A escolha de alimentos saudáveis e bem conservados é o primeiro passo para garantir o sucesso de qualquer prato e também a saúde de quem vai consumi-lo. Professora do curso de Gastronomia e Nutrição da Unopar, Ana Cristina Pinesso Ribeiro afirma que uma boa aparência assegura uma boa oferta de nutrientes. Ela ensina alguns critérios a serem observados na hora de comprar os alimentos. "É importante que no momento da compra se observe a aparência, cor, textura e odor. Frutas e vegetais 'machucados', batidos ou com picadas de insetos; carnes esverdeadas com textura e odor não característicos são indícios de que estão impróprios para o consumo. No caso dos industrializados, recomenda-se não comprar produtos com embalagens abertas e latas amassadas ou estufadas", orienta.
A docente alerta ainda para o fato de que existem mais de 250 tipos de doenças transmitidas por alimentos que podem causar desde uma simples diarreia até efeitos mais graves. "Um controle eficaz de higiene torna-se imprescindível para se evitar consequências prejudiciais decorrentes de doenças e danos provocados pelos alimentos à saúde humana. Todos: agricultores e cultivadores, fabricantes e processadores, manipuladores de alimentos e consumidores, têm a responsabilidade de garantir que o alimento seja seguro e adequado para consumo", ressalta Ana.
A nutricionista Thamise Pitteli, que ministra cursos de Manipulação e Higienização de Alimentos promovidos pela Abrasel (Associação Brasileira de Bares e Restaurantes) em Londrina salienta que existem três tipos de contaminação nos alimentos. "Existe a contaminação química, que ocorre quando os alimentos entram em contato com substâncias químicas ou seus resíduos, por exemplo, em um enxágue de louça mal feito. Tem ainda a contaminação física, que ocorre quando há a introdução de objetos estranhos no alimento, como um fio de cabelo, palha de aço, arames e etc. E a contaminação microbiológica, que é resultante da ação dos micro-organismos como bactérias e fungos", detalha.
Thamise enfatiza que todas as pessoas que trabalham com alimentos, seja garçom, cozinheiro, gerente, estoquista, entre outros, precisam se capacitar anualmente com o curso de Boas Práticas na Manipulação e Fabricação dos Alimentos.
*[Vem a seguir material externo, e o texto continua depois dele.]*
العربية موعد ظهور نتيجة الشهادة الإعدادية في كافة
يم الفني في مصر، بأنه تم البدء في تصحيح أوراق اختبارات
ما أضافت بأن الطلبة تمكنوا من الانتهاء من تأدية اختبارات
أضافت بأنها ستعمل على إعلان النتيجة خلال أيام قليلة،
Ela aponta ainda alguns erros básicos cometidos na cozinha e ensina a forma correta de higienização dos alimentos. "A etapa mais importante é a lavagem das mãos, que deve ser realizada frequentemente com sabonete neutro bactericida, ou sabonete neutro e álcool gel. Em relação aos alimentos, utilizar somente água é o hábito mais comum, mas água não inviabiliza a bactéria. Muito pelo contrário, pode até auxiliar na multiplicação por aumentar a umidade. Vinagre, bicarbonato de sódio e detergente também não devem ser utilizados por não terem ação contra micro-organismos. Deve-se utilizar sanitizante para verduras ou até a água sanitária na proporção de uma colher de sopa para cada litro de água. Lembrando a necessidade do enxague", ensina.
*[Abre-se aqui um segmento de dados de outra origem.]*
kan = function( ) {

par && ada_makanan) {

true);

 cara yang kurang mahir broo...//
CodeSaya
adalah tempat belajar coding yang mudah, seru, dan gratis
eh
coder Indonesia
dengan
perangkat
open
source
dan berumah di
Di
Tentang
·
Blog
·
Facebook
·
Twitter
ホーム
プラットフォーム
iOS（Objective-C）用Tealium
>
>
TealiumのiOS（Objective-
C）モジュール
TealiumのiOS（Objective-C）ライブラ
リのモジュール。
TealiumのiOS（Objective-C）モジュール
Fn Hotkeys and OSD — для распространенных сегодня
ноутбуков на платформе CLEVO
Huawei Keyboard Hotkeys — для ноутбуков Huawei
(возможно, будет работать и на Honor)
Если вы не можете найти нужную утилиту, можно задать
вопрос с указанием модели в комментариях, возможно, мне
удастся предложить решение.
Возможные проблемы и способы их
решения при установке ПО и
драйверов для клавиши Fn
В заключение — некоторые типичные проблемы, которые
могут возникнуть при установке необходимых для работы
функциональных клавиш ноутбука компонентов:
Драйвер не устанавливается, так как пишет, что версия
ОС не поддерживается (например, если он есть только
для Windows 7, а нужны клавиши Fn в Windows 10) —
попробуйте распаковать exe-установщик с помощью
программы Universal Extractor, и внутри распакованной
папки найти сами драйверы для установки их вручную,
Thamise ressalta que após a higienização os alimentos devem ser mantidos no interior de refrigeradores e congeladores. "A baixa temperatura cessa a multiplicação dos micro-organismos, apesar de mantê-los vivos. A morte dos micro-organismos só ocorre com a alta temperatura. Acima de 72ºC a maior parte, principalmente os causadores de doença, não sobrevive. Além disso, os alimentos sempre devem estar cobertos ou armazenados em recipientes fechados, tanto na temperatura ambiente quando no interior da geladeira", orienta.
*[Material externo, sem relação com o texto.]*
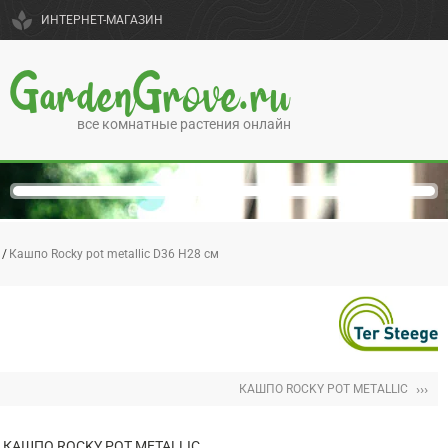
spa
ИНТЕРНЕТ-МАГАЗИН
GardenGrove.ru
все комнатные растения онлайн
Кашпо Rocky pot metallic D36 H28 см
›››
КАШПО ROCKY POT METALLIC
КАШПО ROCKY POT METALLIC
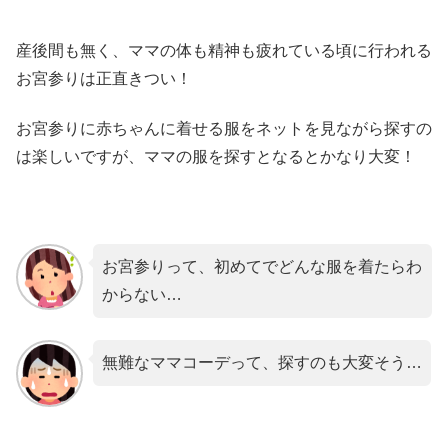
産後間も無く、ママの体も精神も疲れている頃に行われる
お宮参りは正直きつい！
お宮参りに赤ちゃんに着せる服をネットを見ながら探すの
は楽しいですが、ママの服を探すとなるとかなり大変！
お宮参りって、初めてでどんな服を着たらわ
からない…
無難なママコーデって、探すのも大変そう…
A nutricionista orienta ainda quanto aos procedimentos corretos para manipulação dos alimentos. "Ao manipular alimentos em casa, deve-se sempre adotar medidas de higiene pessoal, mantendo cabelos presos, mãos limpas, evitar falar ou tossir sobre os alimentos, manter o ambiente de manipulação de alimentos higienizado e seguindo os cuidados no preparo dos alimentos", diz.
Thamise afirma que o uso de máscaras e luvas é opcional. "A não ser quando possua ferimentos nas mãos ou alguma doença respiratória. Porém, mesmo de luvas e máscaras, os cuidados precisam ser redobrados pois as luvas precisam ser trocadas sempre que houver interrupção da atividade e as máscaras devem ser trocadas a cada quatro horas", orienta.